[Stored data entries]
☆ ☆ ☆

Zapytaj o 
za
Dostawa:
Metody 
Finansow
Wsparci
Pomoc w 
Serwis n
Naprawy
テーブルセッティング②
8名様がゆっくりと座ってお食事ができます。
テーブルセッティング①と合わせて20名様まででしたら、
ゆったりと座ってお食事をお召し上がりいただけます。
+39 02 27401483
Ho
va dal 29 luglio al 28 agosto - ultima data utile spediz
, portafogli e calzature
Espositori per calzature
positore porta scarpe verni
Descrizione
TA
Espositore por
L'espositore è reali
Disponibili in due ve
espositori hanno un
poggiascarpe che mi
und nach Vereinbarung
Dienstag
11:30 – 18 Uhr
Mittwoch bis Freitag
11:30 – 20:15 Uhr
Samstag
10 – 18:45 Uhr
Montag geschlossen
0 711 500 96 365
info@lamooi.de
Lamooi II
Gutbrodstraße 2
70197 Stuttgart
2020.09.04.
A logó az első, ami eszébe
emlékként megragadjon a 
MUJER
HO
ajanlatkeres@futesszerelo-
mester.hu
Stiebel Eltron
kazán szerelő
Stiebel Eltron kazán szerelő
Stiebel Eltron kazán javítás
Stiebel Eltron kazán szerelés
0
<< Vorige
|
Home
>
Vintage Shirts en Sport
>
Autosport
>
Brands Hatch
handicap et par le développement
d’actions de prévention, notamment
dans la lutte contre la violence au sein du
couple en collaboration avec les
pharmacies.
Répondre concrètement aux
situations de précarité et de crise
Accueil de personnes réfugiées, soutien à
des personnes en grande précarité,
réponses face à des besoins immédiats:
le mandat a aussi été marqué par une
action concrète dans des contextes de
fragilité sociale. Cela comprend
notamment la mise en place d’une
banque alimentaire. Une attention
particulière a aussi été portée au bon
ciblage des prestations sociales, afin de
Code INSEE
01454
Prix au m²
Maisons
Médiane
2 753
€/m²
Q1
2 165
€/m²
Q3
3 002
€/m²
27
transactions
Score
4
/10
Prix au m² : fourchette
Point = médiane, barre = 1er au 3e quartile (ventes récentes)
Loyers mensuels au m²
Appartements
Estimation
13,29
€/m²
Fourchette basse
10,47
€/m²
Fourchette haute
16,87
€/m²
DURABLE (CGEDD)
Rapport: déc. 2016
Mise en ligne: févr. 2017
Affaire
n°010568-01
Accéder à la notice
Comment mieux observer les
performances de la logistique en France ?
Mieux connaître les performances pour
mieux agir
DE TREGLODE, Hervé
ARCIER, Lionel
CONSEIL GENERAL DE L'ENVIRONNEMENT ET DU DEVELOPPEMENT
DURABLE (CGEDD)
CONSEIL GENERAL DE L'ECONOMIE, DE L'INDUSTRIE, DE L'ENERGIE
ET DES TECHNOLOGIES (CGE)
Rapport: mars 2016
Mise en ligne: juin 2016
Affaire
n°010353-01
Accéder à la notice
☆ ☆ ☆
Rewrite the lines of every item above, swapping "Affaire" for "Dossier" wherever it appears and leaving everything else as it is.


Zapytaj o 
za
Dostawa:
Metody 
Finansow
Wsparci
Pomoc w 
Serwis n
Naprawy
テーブルセッティング②
8名様がゆっくりと座ってお食事ができます。
テーブルセッティング①と合わせて20名様まででしたら、
ゆったりと座ってお食事をお召し上がりいただけます。
+39 02 27401483
Ho
va dal 29 luglio al 28 agosto - ultima data utile spediz
, portafogli e calzature
Espositori per calzature
positore porta scarpe verni
Descrizione
TA
Espositore por
L'espositore è reali
Disponibili in due ve
espositori hanno un
poggiascarpe che mi
und nach Vereinbarung
Dienstag
11:30 – 18 Uhr
Mittwoch bis Freitag
11:30 – 20:15 Uhr
Samstag
10 – 18:45 Uhr
Montag geschlossen
0 711 500 96 365
info@lamooi.de
Lamooi II
Gutbrodstraße 2
70197 Stuttgart
2020.09.04.
A logó az első, ami eszébe
emlékként megragadjon a 
MUJER
HO
ajanlatkeres@futesszerelo-
mester.hu
Stiebel Eltron
kazán szerelő
Stiebel Eltron kazán szerelő
Stiebel Eltron kazán javítás
Stiebel Eltron kazán szerelés
0
<< Vorige
|
Home
>
Vintage Shirts en Sport
>
Autosport
>
Brands Hatch
handicap et par le développement
d’actions de prévention, notamment
dans la lutte contre la violence au sein du
couple en collaboration avec les
pharmacies.
Répondre concrètement aux
situations de précarité et de crise
Accueil de personnes réfugiées, soutien à
des personnes en grande précarité,
réponses face à des besoins immédiats:
le mandat a aussi été marqué par une
action concrète dans des contextes de
fragilité sociale. Cela comprend
notamment la mise en place d’une
banque alimentaire. Une attention
particulière a aussi été portée au bon
ciblage des prestations sociales, afin de
Code INSEE
01454
Prix au m²
Maisons
Médiane
2 753
€/m²
Q1
2 165
€/m²
Q3
3 002
€/m²
27
transactions
Score
4
/10
Prix au m² : fourchette
Point = médiane, barre = 1er au 3e quartile (ventes récentes)
Loyers mensuels au m²
Appartements
Estimation
13,29
€/m²
Fourchette basse
10,47
€/m²
Fourchette haute
16,87
€/m²
DURABLE (CGEDD)
Rapport: déc. 2016
Mise en ligne: févr. 2017
Dossier
n°010568-01
Accéder à la notice
Comment mieux observer les
performances de la logistique en France ?
Mieux connaître les performances pour
mieux agir
DE TREGLODE, Hervé
ARCIER, Lionel
CONSEIL GENERAL DE L'ENVIRONNEMENT ET DU DEVELOPPEMENT
DURABLE (CGEDD)
CONSEIL GENERAL DE L'ECONOMIE, DE L'INDUSTRIE, DE L'ENERGIE
ET DES TECHNOLOGIES (CGE)
Rapport: mars 2016
Mise en ligne: juin 2016
Dossier
n°010353-01
Accéder à la notice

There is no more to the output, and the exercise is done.